HomeEntertainment‘Golden Girls’ Star Bea Arthur Said Women Treated Her Like ‘Joan of Arc’ for Role of ‘Maude’

‘Golden Girls’ Star Bea Arthur Said Women Treated Her Like ‘Joan of Arc’ for Role of ‘Maude’

by Joe Rutland
(Photo by Maureen Donaldson/Michael Ochs Archives/Getty Images

Leave it to “The Golden Girls” star Bea Arthur for an interesting spin upon how women looked at her thanks to playing “Maude.”

Arthur managed to have two successful TV sitcoms in her life. “The Golden Girls” was on NBC, yet she had earlier success playing Maude Findlay on a CBS spinoff from “All in the Family.”

“It created some kind of furor,” Arthur said in a November 2002 interview with the Toronto Globe and Mail. “Because the next thing that Norman (show creator Lear) knew, the president of CBS said, ‘Let’s give her her own show.’

“So (in 1972) we took the character and what I was wearing and made ‘Maude,'” Arthur said. “It was extraordinary, because women all over the country regarded me like Joan of Arc, and I was really so unprepared and fairly disinterested.”

Bea Arthur Had Breakout TV Role Before ‘Golden Girls’

Arthur, who died on April 25, 2009, at 86 years old, was known for her work on Broadway. For her money, “The Golden Girls” star preferred theater work. She made a name for herself in that world but reached greater worldwide status with her TV work.
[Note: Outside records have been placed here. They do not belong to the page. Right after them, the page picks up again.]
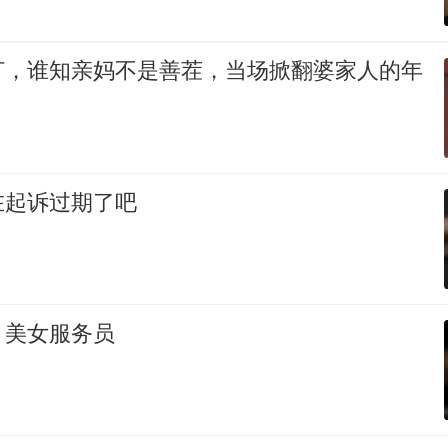
打，谁知亲妈不是善茬，当场掀翻婆家人的年
在起诉过期了吧
，美女服务员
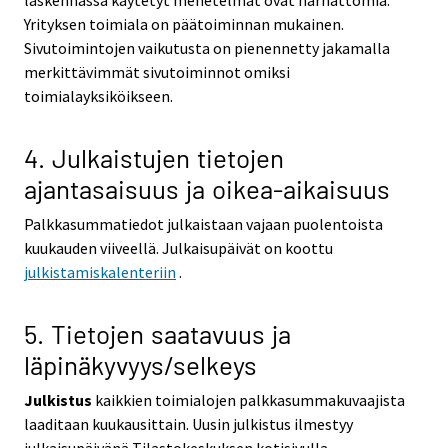
laskennassa käytetyt menetelmät ovat harhattomia.
Yrityksen toimiala on päätoiminnan mukainen.
Sivutoimintojen vaikutusta on pienennetty jakamalla
merkittävimmät sivutoiminnot omiksi
toimialayksiköikseen.
4. Julkaistujen tietojen
ajantasaisuus ja oikea-aikaisuus
Palkkasummatiedot julkaistaan vajaan puolentoista
kuukauden viiveellä. Julkaisupäivät on koottu
julkistamiskalenteriin
.
5. Tietojen saatavuus ja
läpinäkyvyys/selkeys
Julkistus
kaikkien toimialojen palkkasummakuvaajista
laaditaan kuukausittain. Uusin julkistus ilmestyy
julkaisupäivänä Tilastokeskuksen kotisivulla.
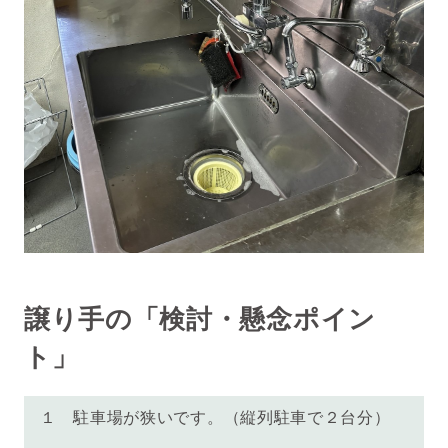
譲り手の「検討・懸念ポイン
ト」
１
駐車場が狭いです。（縦列駐車で２台分）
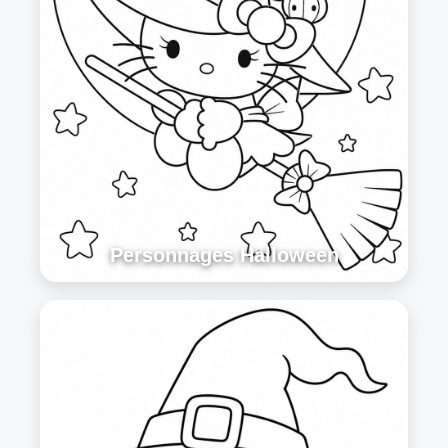
Personnages Halloween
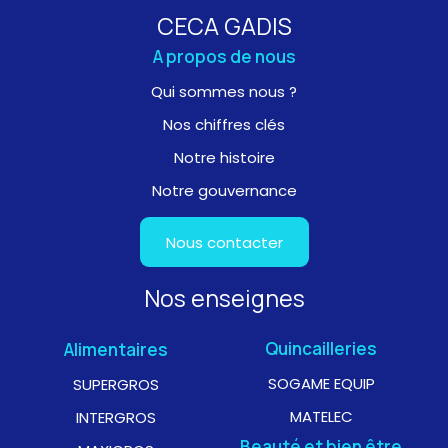
CECA GADIS
A propos de nous
Qui sommes nous ?
Nos chiffres clés
Notre histoire
Notre gouvernance
Nous contacter
Nos enseignes
Quincailleries
Alimentaires
SOGAME EQUIP
SUPERGROS
MATELEC
INTERGROS
Beauté et bien être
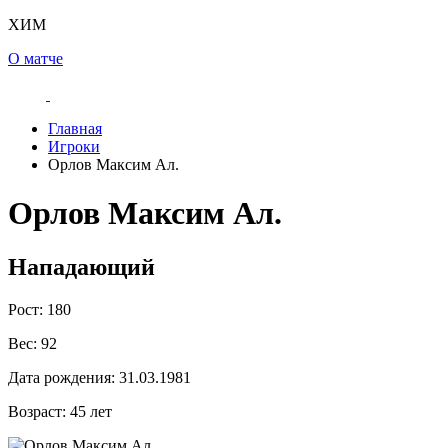
ХИМ
О матче
Главная
Игроки
Орлов Максим Ал.
Орлов Максим Ал.
Нападающий
Рост:
180
Вес:
92
Дата рождения:
31.03.1981
Возраст:
45 лет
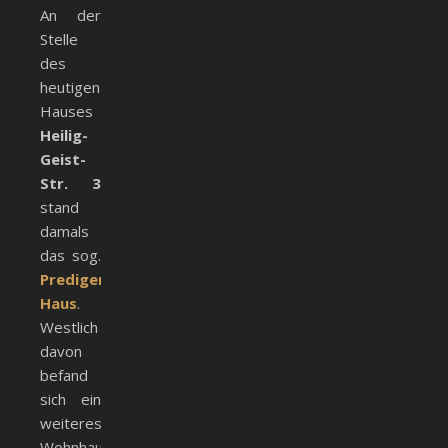
An der
Stelle
des
heutigen
Hauses
Heilig-
Geist-
Str. 3
stand
damals
das sog.
Prediger-
Haus
.
Westlich
davon
befand
sich ein
weiteres
Wohnhaus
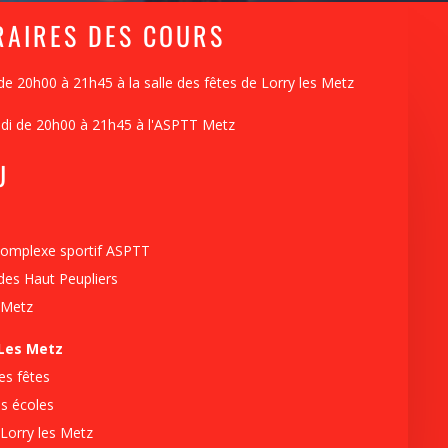
RAIRES DES COURS
de 20h00 à 21h45 à la salle des fêtes de Lorry les Metz
di de 20h00 à 21h45 à l'ASPTT Metz
U
omplexe sportif ASPTT
des Haut Peupliers
 Metz
 Les Metz
des fêtes
s écoles
Lorry les Metz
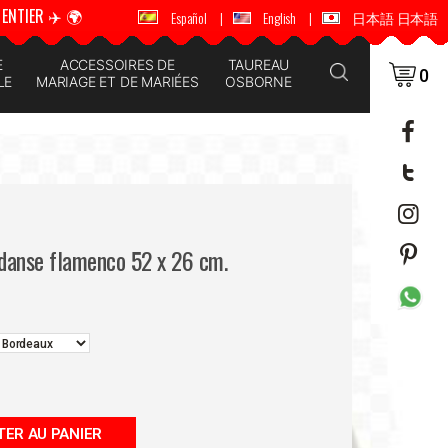
ENTIER ✈️ 🌍
🚚 📦 ENVOI DANS LE MONDE ENTIER ✈️ 🌍
Español
|
English
|
日本語 日本語
E
ACCESSOIRES DE
TAUREAU
0
LE
MARIAGE ET DE MARIÉES
OSBORNE
 danse flamenco 52 x 26 cm.
ER AU PANIER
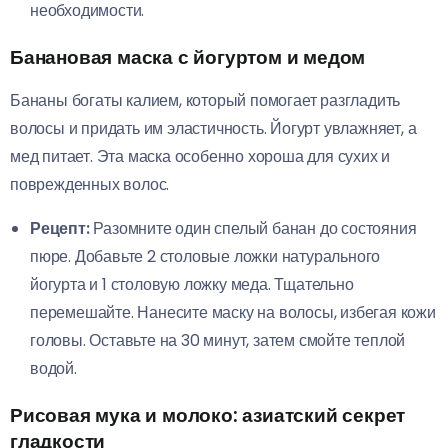
необходимости.
Банановая маска с йогуртом и медом
Бананы богаты калием, который помогает разгладить
волосы и придать им эластичность. Йогурт увлажняет, а
мед питает. Эта маска особенно хороша для сухих и
поврежденных волос.
Рецепт:
Разомните один спелый банан до состояния
пюре. Добавьте 2 столовые ложки натурального
йогурта и 1 столовую ложку меда. Тщательно
перемешайте. Нанесите маску на волосы, избегая кожи
головы. Оставьте на 30 минут, затем смойте теплой
водой.
Рисовая мука и молоко: азиатский секрет
гладкости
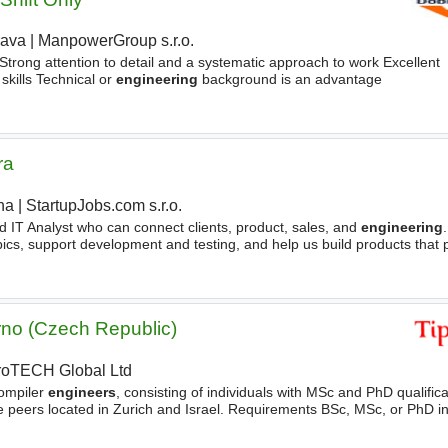
rava
|
ManpowerGroup s.r.o.
Strong attention to detail and a systematic approach to work Excellent
kills Technical or
engineering
background is an advantage
ra
ha
|
StartupJobs.com s.r.o.
|
d IT Analyst who can connect clients, product, sales, and
engineering
opics, support development and testing, and help us build products that p
ide. What Will You Do? - Create
no (Czech Republic)
roTECH Global Ltd
|
compiler
engineers
, consisting of individuals with MSc and PhD qualifica
te peers located in Zurich and Israel. Requirements BSc, MSc, or PhD 
, or a related field Proven track record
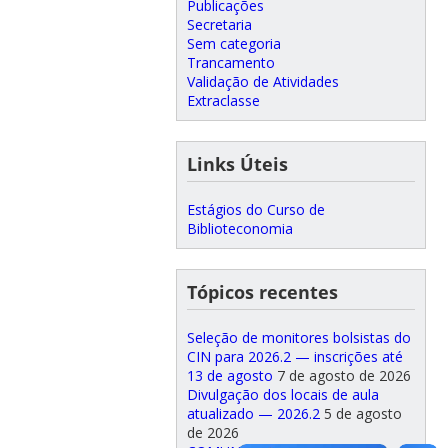
Publicações
Secretaria
Sem categoria
Trancamento
Validação de Atividades
Extraclasse
Links Úteis
Estágios do Curso de
Biblioteconomia
Tópicos recentes
Seleção de monitores bolsistas do
CIN para 2026.2 — inscrições até
13 de agosto
7 de agosto de 2026
Divulgação dos locais de aula
atualizado — 2026.2
5 de agosto
de 2026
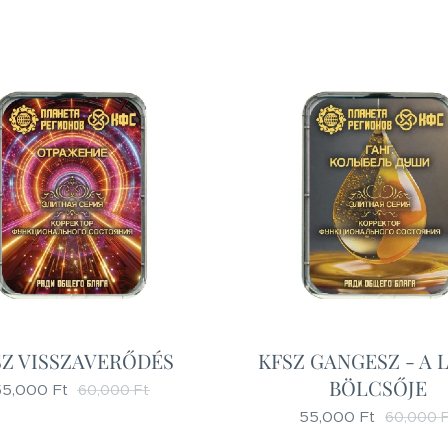
SZ VISSZAVERŐDÉS
KFSZ GANGESZ - A 
BÖLCSŐJE
55,000
Ft
60,000
Ft
55,000
Ft
60,000
F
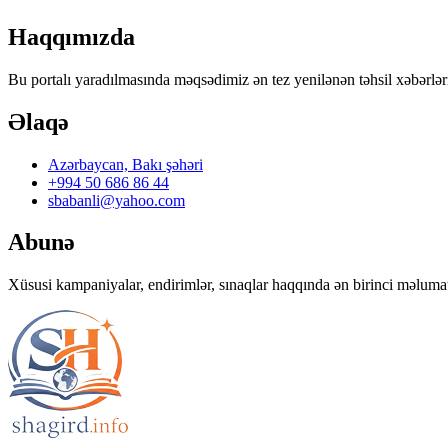
Bu portalı yaradılmasında məqsədimiz ən tez yenilənən təhsil xəbərlərı
Əlaqə
Azərbaycan, Bakı şəhəri
+994 50 686 86 44
sbabanli@yahoo.com
Abunə
Xüsusi kampaniyalar, endirimlər, sınaqlar haqqında ən birinci mə
©
2026
Bütün hüquqlar qorunur.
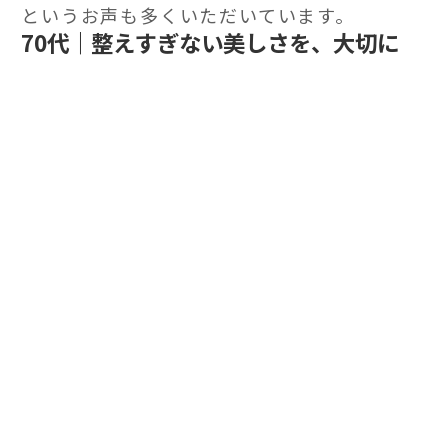
というお声も多くいただいています。
70代｜整えすぎない美しさを、大切に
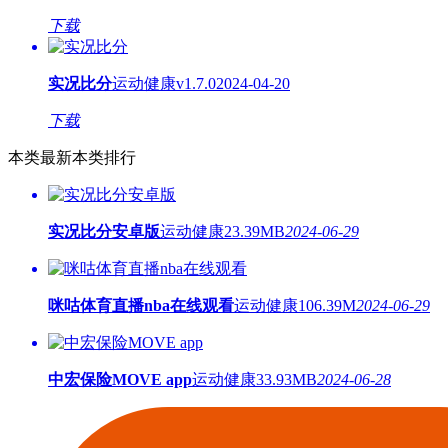
下载
实况比分
运动健康
v1.7.0
2024-04-20
下载
本类最新
本类排行
实况比分安卓版
运动健康
23.39MB
2024-06-29
咪咕体育直播nba在线观看
运动健康
106.39M
2024-06-29
中宏保险MOVE app
运动健康
33.93MB
2024-06-28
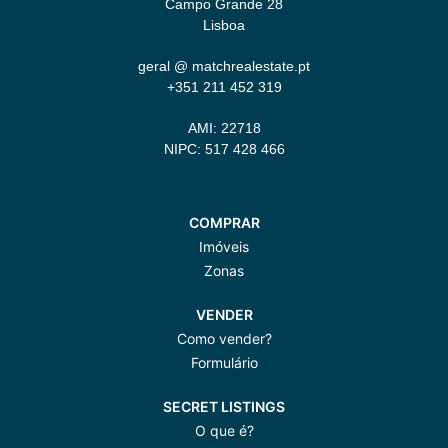
Campo Grande 28
Lisboa
geral @ matchrealestate.pt
+351 211 452 319
AMI: 22718
NIPC: 517 428 466
COMPRAR
Imóveis
Zonas
VENDER
Como vender?
Formulário
SECRET LISTINGS
O que é?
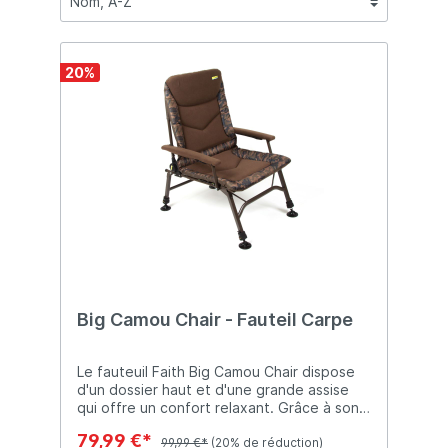
20
%
Big Camou Chair - Fauteil Carpe
Le fauteuil Faith Big Camou Chair dispose
d'un dossier haut et d'une grande assise
qui offre un confort relaxant. Grâce à son
matelas rembourré en mousse et à son
79,99 €*
dossier inclinable pour vous pourrez
99,99 €*
(20% de réduction)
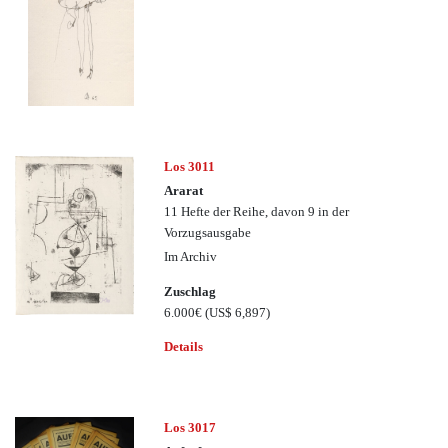
Los 3011
Ararat
11 Hefte der Reihe, davon 9 in der
Vorzugsausgabe
Im Archiv
Zuschlag
6.000€
(US$ 6,897)
Details
Los 3017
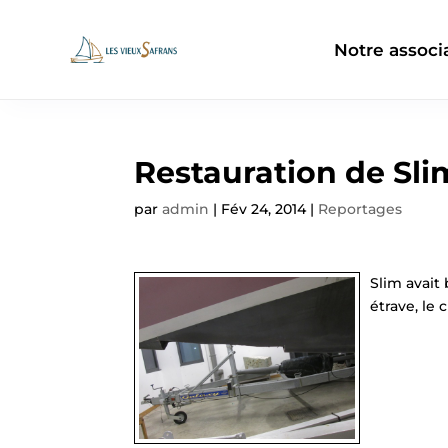
Notre associ
Restauration de Sli
par
admin
|
Fév 24, 2014
|
Reportages
Slim avait
étrave, le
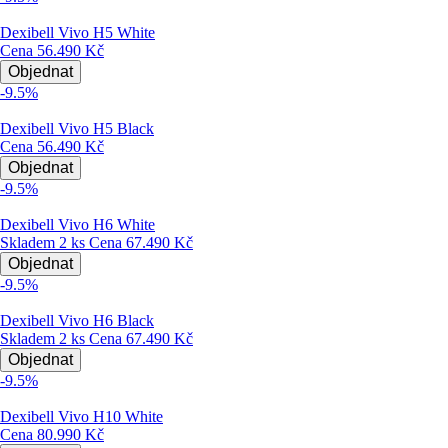
Dexibell Vivo H5 White
Cena
56.490 Kč
Objednat
-9.5%
Dexibell Vivo H5 Black
Cena
56.490 Kč
Objednat
-9.5%
Dexibell Vivo H6 White
Skladem 2 ks
Cena
67.490 Kč
Objednat
-9.5%
Dexibell Vivo H6 Black
Skladem 2 ks
Cena
67.490 Kč
Objednat
-9.5%
Dexibell Vivo H10 White
Cena
80.990 Kč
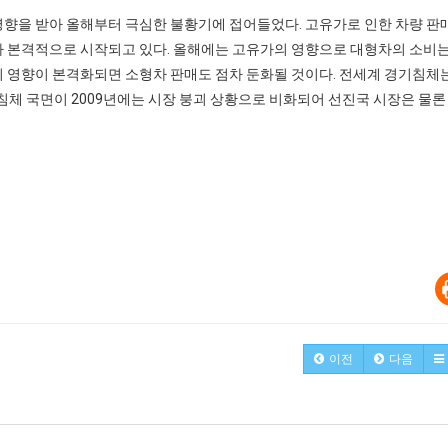
영향을 받아 올해부터 극심한 불황기에 접어들었다. 고유가로 인한 차량 판
가 본격적으로 시작되고 있다. 올해에는 고유가의 영향으로 대형차의 소비는
의 영향이 본격화되면 소형차 판매도 점차 둔화될 것이다. 전세계 경기침체
의 침체 국면이 2009년에는 시장 붕괴 상황으로 비화되어 선진국 시장은 물론
이전
다음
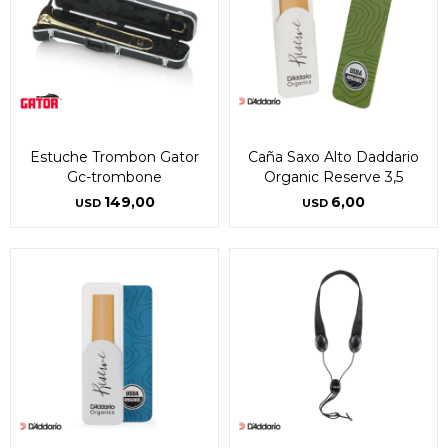
Estuche Trombon Gator
Caña Saxo Alto Daddario
Gc-trombone
Organic Reserve 3,5
149,00
6,00
USD
USD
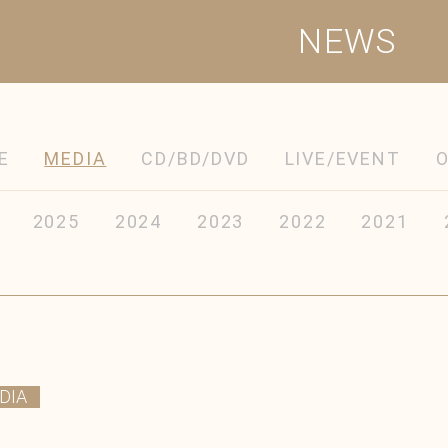
NEWS
E
MEDIA
CD/BD/DVD
LIVE/EVENT
2025
2024
2023
2022
2021
DIA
Obviously, the breakout TV role on “Maude” would put Arthur in millions of households on a weekly basis. The CBS comedy series, with costars Bill Macy and Adrienne Barbeau, ran for six seasons. It took on social issues of the 1970s, including women’s rights and abortion.

How did “Maude” become a show? Earlier, we mentioned the CBS executive giving Lear the go-ahead with a show for Arthur. Yet it was an appearance on “All in the Family” which sealed the deal.

Arthur appears in “Cousin Maude’s Visit” in 1971. What she did with a 13-minute effort on that show ultimately got a lot of people’s attention. Arthur’s character was the polar opposite of Carroll O’Connor’s Archie Bunker. She was liberal; he was conservative. 

The back-and-forth between them on the episode would be a victory not only for Arthur but Lear, too.

Many times, television and movie stars have been known to have eccentric clauses in their contracts. Arthur had a rather unique one in hers.

She didn’t like wearing shoes too much. Of course, when she was working that’s a different story. But walking around a set without shoes on suited Arthur quite well. She wanted the freedom to continue this tradition during her stint on “The Golden Girls.”

Arthur went so far as to having a clause in her contract that allowed her to do this.

According to CountryLiving.com, as part of the clause, Arthur had to agree not to hold the show responsible if she got hurt while walking around barefoot.

People had to be careful around Arthur and her bare feet. One misstep and you could sideline a star for a bit.